In 1991, it was adapted and directed for BBC 2 by Anthony Page, starring Dame Judi Dench. The play was revived by Page at the National Theatre in 1995, again with Dench in the leading role. In 2018, the National staged another revival, directed by Joe Hill-Gibbins and starring Kate Fleetwood.
See also Nick Smurthwaite's theatre profile of Ackland for The Stage, Revival of a Realist, 5 February 2004 
Rodney Ackland's first contact with Alfred Hitchcock was as a supporting actor in The Skin Game (1931), a screen version of the John Galsworthy play. Hitchcock, however, recognised his potential as a screenwriter and collaborating with him on the second film adaptation of J Jefferson Farjeon's London fog-bound thriller Number Seventeen (1932) starring Leon M. Lion.
Ackland co-wrote the British film Bank Holiday (1938), contributed additional dialogue to Young Man's Fancy (1940), and made some uncredited contributions to Dangerous Moonlight (1941) and Love Story (1944). His screenplay for Hatter's Castle (1942), from the novel by A.J. Cronin, provided a rampant star role for Robert Newton as the megalomaniac Scottish hatter. He shared with Emeric Pressburger an Academy Award nomination for the screenplay of 49th Parallel (US: The Invaders, 1941), starring Raymond Massey and Eric Portman.

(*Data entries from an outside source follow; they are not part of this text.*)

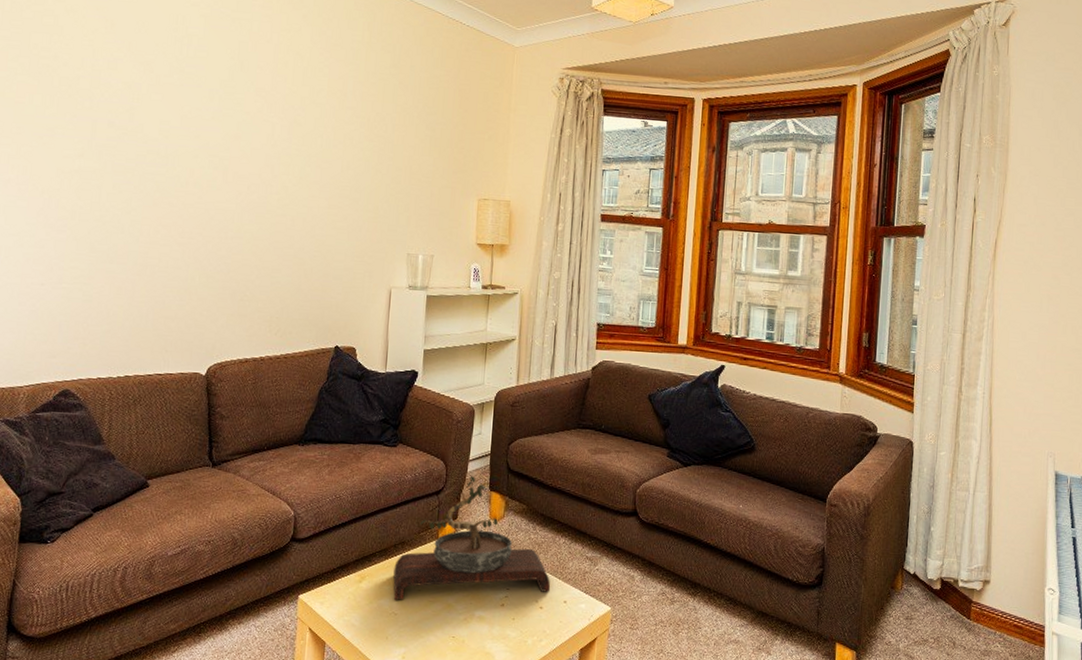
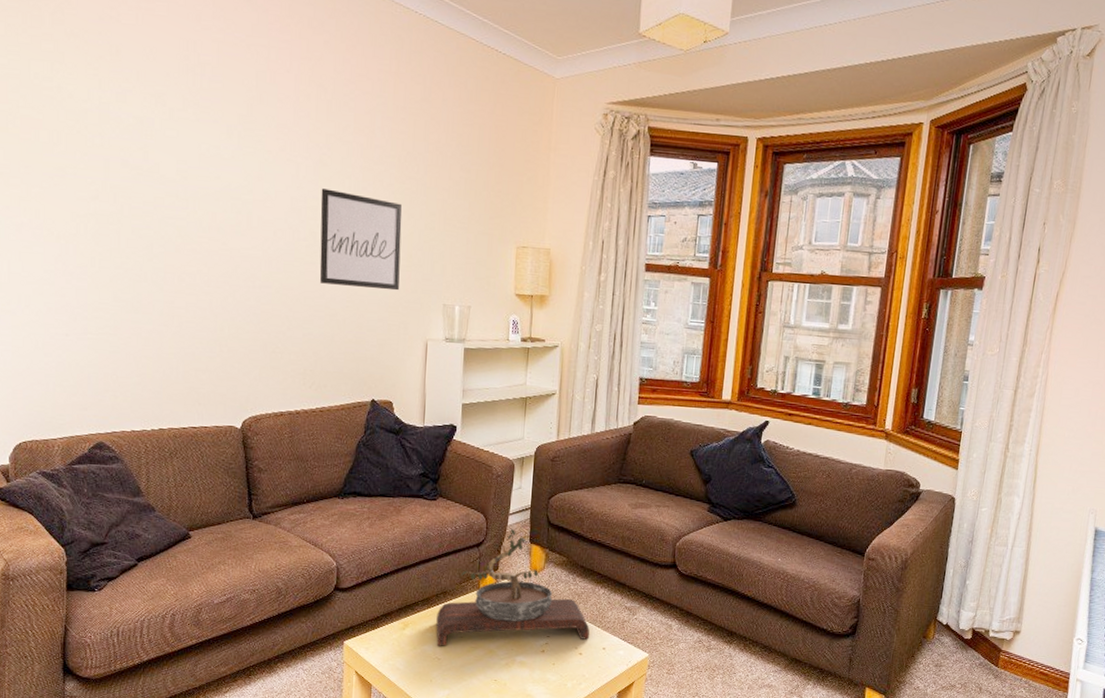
wall art: none [289,146,370,241] -> present [319,188,402,291]

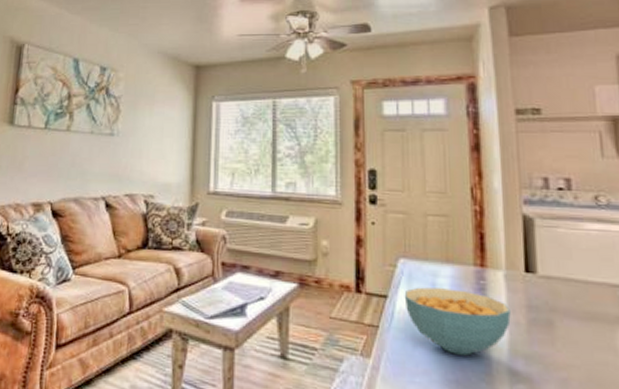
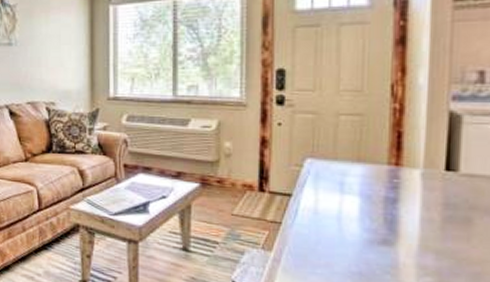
cereal bowl: present [404,287,511,356] -> none [309,186,424,250]

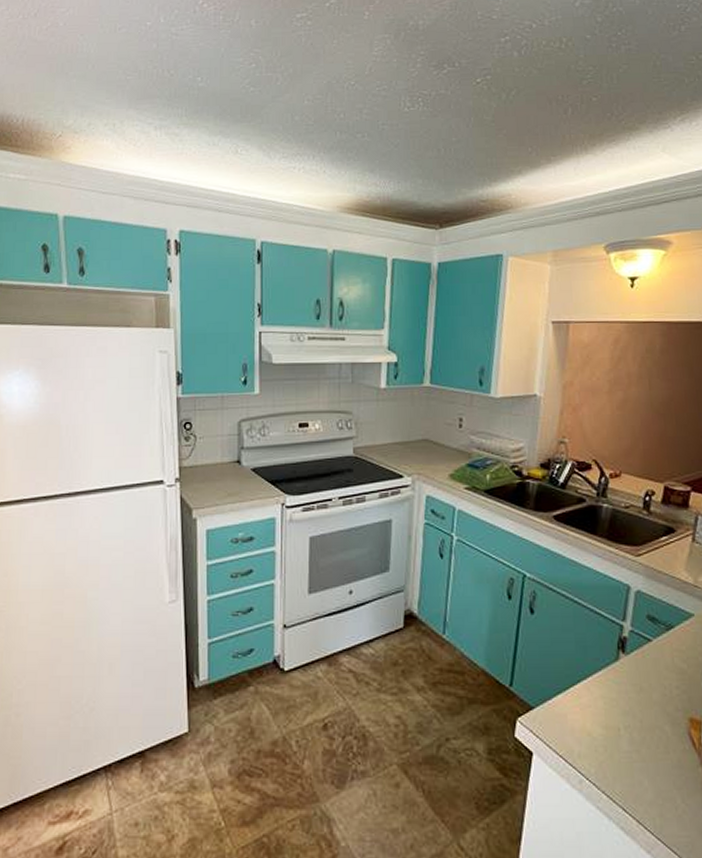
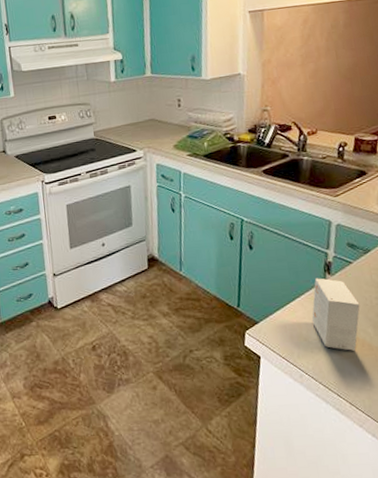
small box: none [598,656,657,753] -> present [311,278,360,351]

Ackland is credited with discovering the actress Sally Ann Howes, the child of neighbour Bobby Howes, when he insisted that she audition for his film Thursday's Child (1943), which he both wrote and directed.
He renewed his association with Pressburger with the two men co-writing the screenplay for the thriller Wanted for Murder (1946), mainly intended as a film vehicle for Eric Portman playing a man obsessed by his father's role as the public hangman. Around the same time, he made Temptation Harbour (1947), the first adaptation of Georges Simenon's novel Newhaven/Dieppe, directed by Lance Comfort, again with Robert Newton.
He twice collaborated with Rattigan as a screenwriter, on the Anthony Asquith film Uncensored (1942), starring Eric Portman; and for the Associated British production of Bond Street (1948), an anthology film consisting of four stories about a wedding trousseau. Neither Ackland nor Rattigan were credited on the latter film.
His final work for the cinema was on the screenplay for The Queen of Spades (1949), an adaptation of Alexander Pushkin's short story. Ackland intended to direct the film, but fell out with the producer Anatole de Grunwald and star Anton Walbrook. Thorold Dickinson took over at short notice and rewrote Ackland's script with the help of de Grunwald.
Assisted by a co-author Elspeth Grant, Ackland wrote his memoirs, The Celluloid Mistress, or The Custard Pie of Dr. Caligari, published by Alan Wingate in London in 1954.